Она не знала. Никто в деревне не знал. Бумагу зачитали, но бумага была написана не для Акулины. Бумага была написана для тех, кто понимает слова вроде «выкупные платежи» и «временнообязанные». Акулина не понимала. Она понимала лыко, пятку, кашу, кашель, сорок вёрст до материной могилы.
Она подняла лапоть. Повертела. Хорошая работа, ровная. Мать бы похвалила.
Потом отложила. Вытерла руки о подол. Вышла в сени. Постояла.
Воздух был холодный и пах навозом. Обычный воздух. Она вдохнула глубоко, как будто проверяла: пахнет ли по-другому, когда ты свободная. Пахло так же.
Она вернулась в избу. Мальчик сидел на лавке и тёр глаза.
– Мам, есть хочу.
– Сейчас.
Она налила каши. Подула. Дала. Он ел, болтая ногами. Ноги были босые. Старые лапти малы, новые не готовы.
Акулина посмотрела на недоплетённый лапоть. Потом на сына. Потом снова на лапоть.
Можно было доплести. Нужно было доплести. Мальчику нужна обувка, воля или не воля.
Но пальцы не взялись за лыко. Не потому что не хотели. Потому что Акулина впервые за десять лет в этой избе сидела и думала не о том, что нужно, а о том, что можно.
Это длилось недолго. Может, минуту. Может, две. Потом она взяла лапоть, взяла лыко, и пальцы снова потянули, подогнули, протащили.
Но эта минута была.
И лапоть она в тот день так и не доплела.
***
19 февраля 1861 года манифест зачитали по всем церквям Российской империи. В Орловской губернии, по свидетельствам современников, крестьяне слушали молча. Многие не поняли прочитанного. Условия освобождения растянулись на десятилетия выкупных платежей. Слово «воля» звучало просто, а за ним стояла бумага на восемнадцати страницах, написанная языком, которого большинство из тех, кого она касалась, не знали.
Акулина вымышлена. Но женщины, которые узнавали новость не из манифеста, а из пересказа мужей, были настоящими.

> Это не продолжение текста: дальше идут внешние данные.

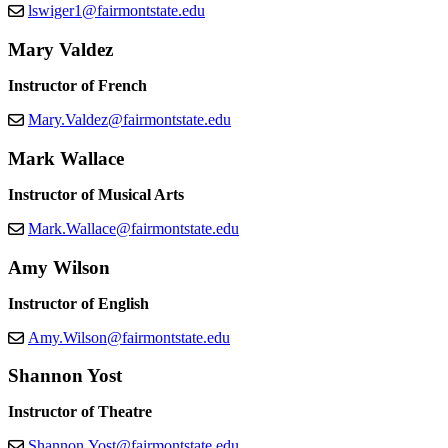
lswiger1@fairmontstate.edu
Mary Valdez
Instructor of French
Mary.Valdez@fairmontstate.edu
Mark Wallace
Instructor of Musical Arts
Mark.Wallace@fairmontstate.edu
Amy Wilson
Instructor of English
Amy.Wilson@fairmontstate.edu
Shannon Yost
Instructor of Theatre
Shannon.Yost@fairmontstate.edu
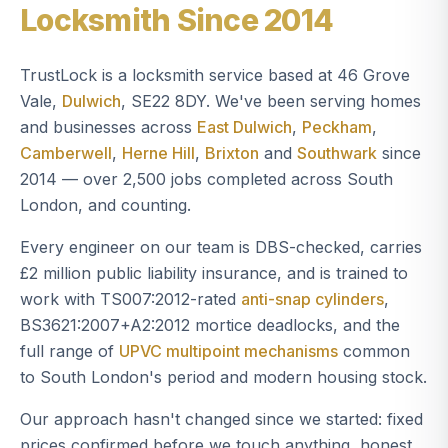
Locksmith Since 2014
TrustLock is a locksmith service based at 46 Grove
Vale,
Dulwich
, SE22 8DY. We've been serving homes
and businesses across
East Dulwich
,
Peckham
,
Camberwell
,
Herne Hill
,
Brixton
and
Southwark
since
2014 — over 2,500 jobs completed across South
London, and counting.
Every engineer on our team is DBS-checked, carries
£2 million public liability insurance, and is trained to
work with TS007:2012-rated
anti-snap cylinders
,
BS3621:2007+A2:2012 mortice deadlocks, and the
full range of
UPVC multipoint mechanisms
common
to South London's period and modern housing stock.
Our approach hasn't changed since we started: fixed
prices confirmed before we touch anything, honest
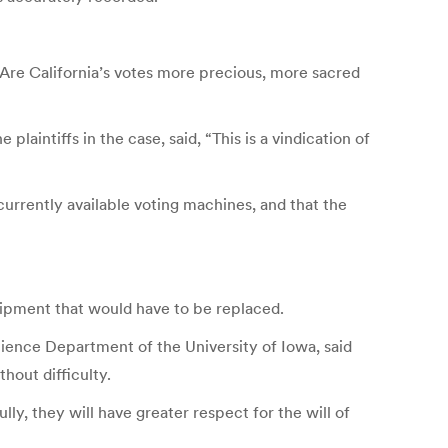
 Are California’s votes more precious, more sacred
ntiffs in the case, said, “This is a vindication of
currently available voting machines, and that the
uipment that would have to be replaced.
ience Department of the University of Iowa, said
hout difficulty.
lly, they will have greater respect for the will of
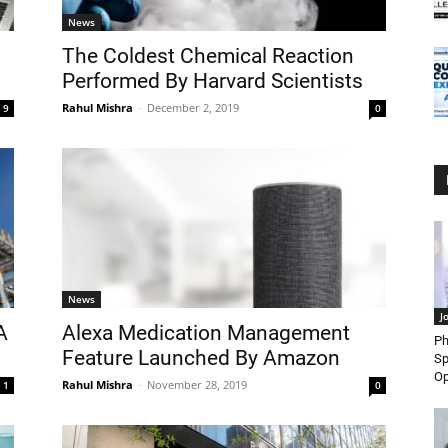
News
The Coldest Chemical Reaction
Performed By Harvard Scientists
Rahul Mishra
-
December 2, 2019
9
0
News
J
A
Alexa Medication Management
Ph
Feature Launched By Amazon
Sp
Op
Rahul Mishra
-
November 28, 2019
1
0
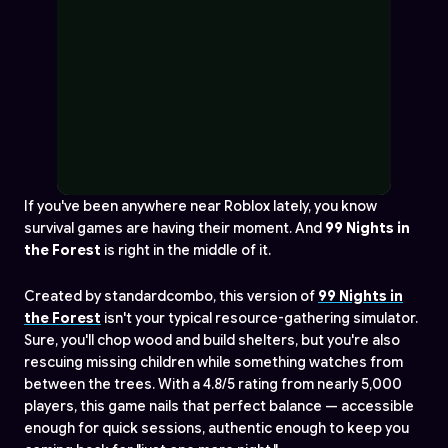
If you've been anywhere near Roblox lately, you know
survival games are having their moment. And
99 Nights in
the Forest
is right in the middle of it.
Created by standardcombo, this version of
99 Nights in
the Forest
isn't your typical resource-gathering simulator.
Sure, you'll chop wood and build shelters, but you're also
rescuing missing children while something watches from
between the trees. With a 4.8/5 rating from nearly 5,000
players, this game nails that perfect balance — accessible
enough for quick sessions, authentic enough to keep you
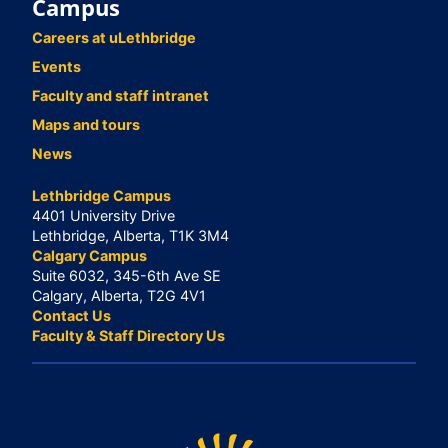
Campus
Careers at uLethbridge
Events
Faculty and staff intranet
Maps and tours
News
Lethbridge Campus
4401 University Drive
Lethbridge, Alberta, T1K 3M4
Calgary Campus
Suite 6032, 345-6th Ave SE
Calgary, Alberta, T2G 4V1
Contact Us
Faculty & Staff Directory Us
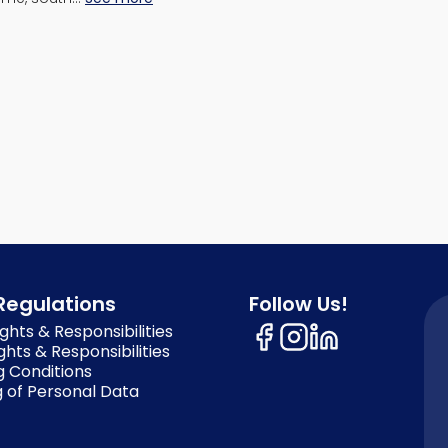
Regulations
Follow Us!
ghts & Responsibilities
ghts & Responsibilities
g Conditions
 of Personal Data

Их имён в бумагах нет. Ревизские сказки фиксировали их как «жена», без собственного голоса. То, что они думали в тот вечер, не записал никто.
Остался только лапоть. Недоплетённый. Обычный. Ничей.
А вам приходилось узнавать о переменах не из первых рук, а пересказом, в чужих словах, когда смысл уже изменился по дороге?